In fact, health, along with motor insurance, is now one of the two fastest growing businesses, thanks to the booming retail market for individual policies (as opposed to group health plans).

“Last year saw over 3.8 million health policies being sold, over 16.3 million people insured, and over one million claims filed,” points out D.V.S. Sastry, Director General (R&D), IRDA.

Currently, insurance contributes only about 2 per cent of India’s health expenditure and less than 15 per cent of Indians enjoy some form of ‘third-party payment system’ (which subsumes ‘health insurance’ but can also mean a free/cheap benefit provided by an employer) for their health spends, says Aloke Gupta, a Delhi-based insurance consultant.

But Kartik Jain, Head (Marketing), ICICI Lombard, says he sees the contribution of insurance in total healthcare-spend going up to at least 10-12 per cent in the next 10 years.

 Jain’s optimism stems from the ongoing phaseout of the regulated tariffs in the general insurance industry, which promises to dis-entangle health from other lines of business.

Health’s ‘general’ problems

“Group health insurance has historically been held hostage by general insurers’ other lines of business.

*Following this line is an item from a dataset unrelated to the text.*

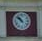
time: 10:52
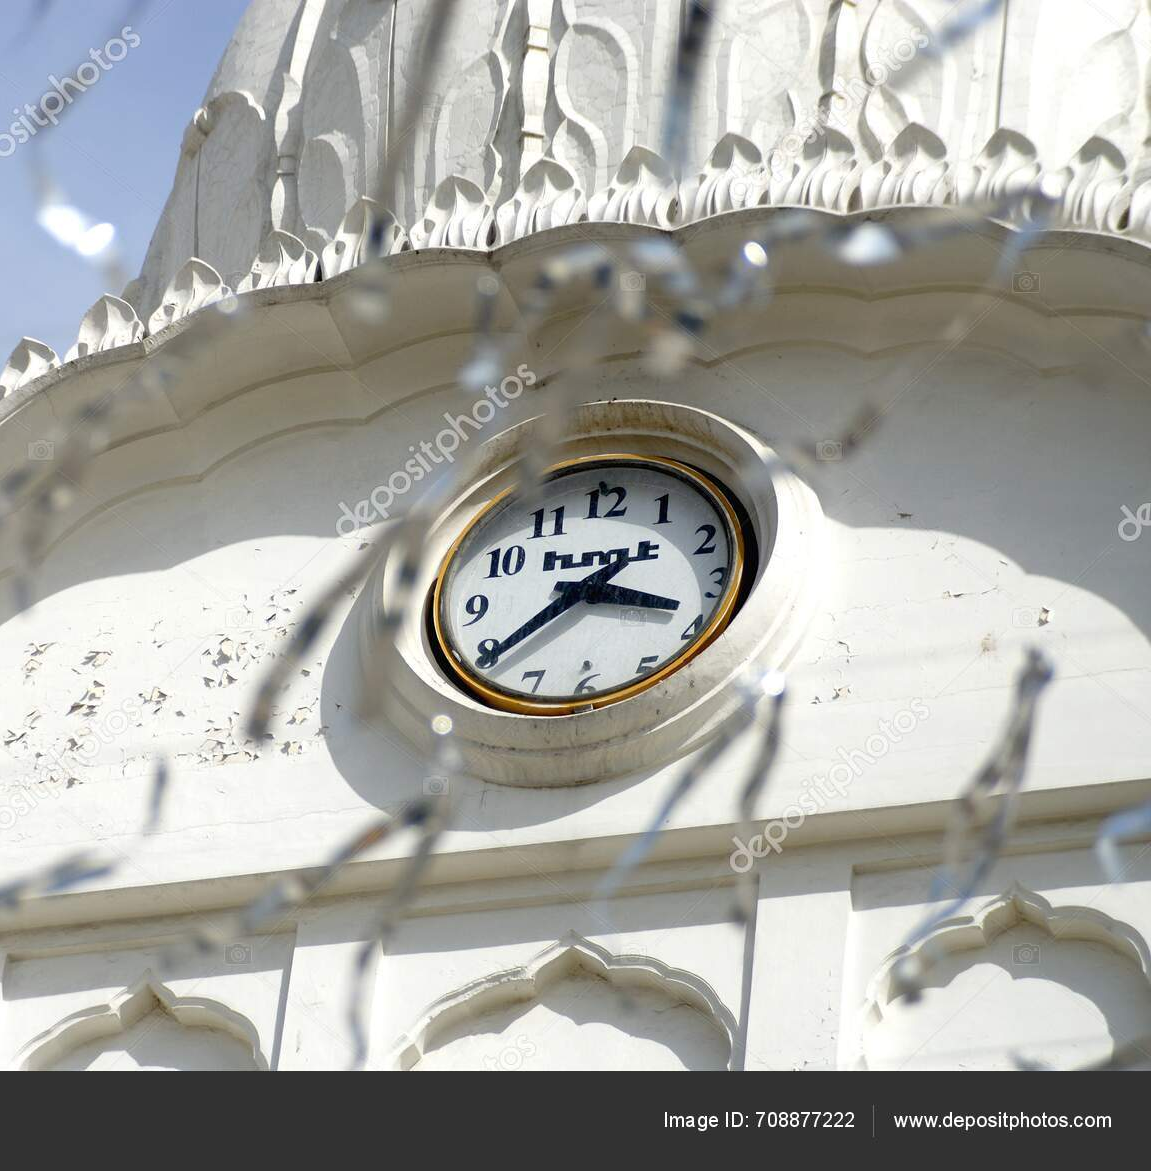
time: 3:38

In selling fire and other policies to their corporate clients, insurers were not allowed to offer any discounts on regulated tariffs.

 So they would offer group health policy as a cheap add-on. That turned health into an ‘accommodation’ business even though it was outside regulated tariffs,” explains Gupta.

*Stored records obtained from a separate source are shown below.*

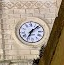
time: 7:08
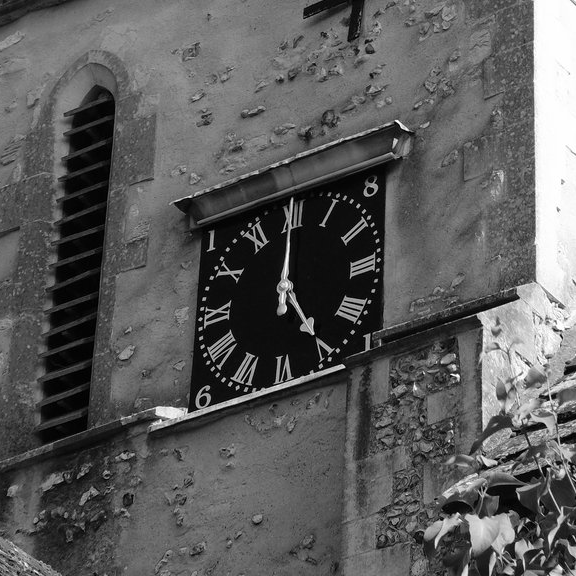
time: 5:00
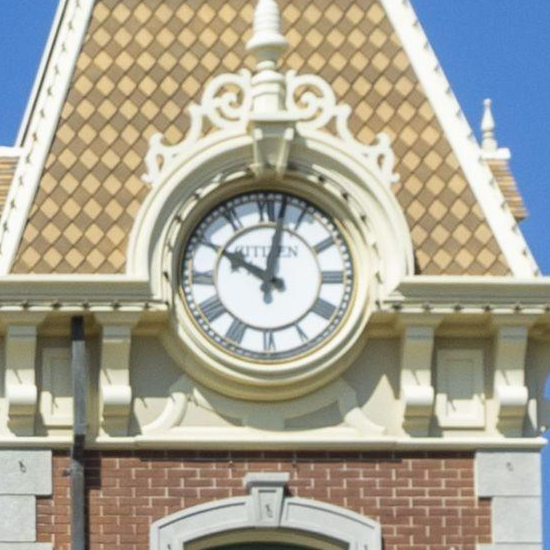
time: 10:02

This ‘cross-subsidisation’ of group health policies with other businesses (and not rationally assessing the risks in health) has meant that health remains to this day a loss-making business for all general insurers. The typical loss ratios of the health business have been more than 100 per cent, meaning that just the claim pay-outs—not to mention operational expenses— have been wiping out all premium income.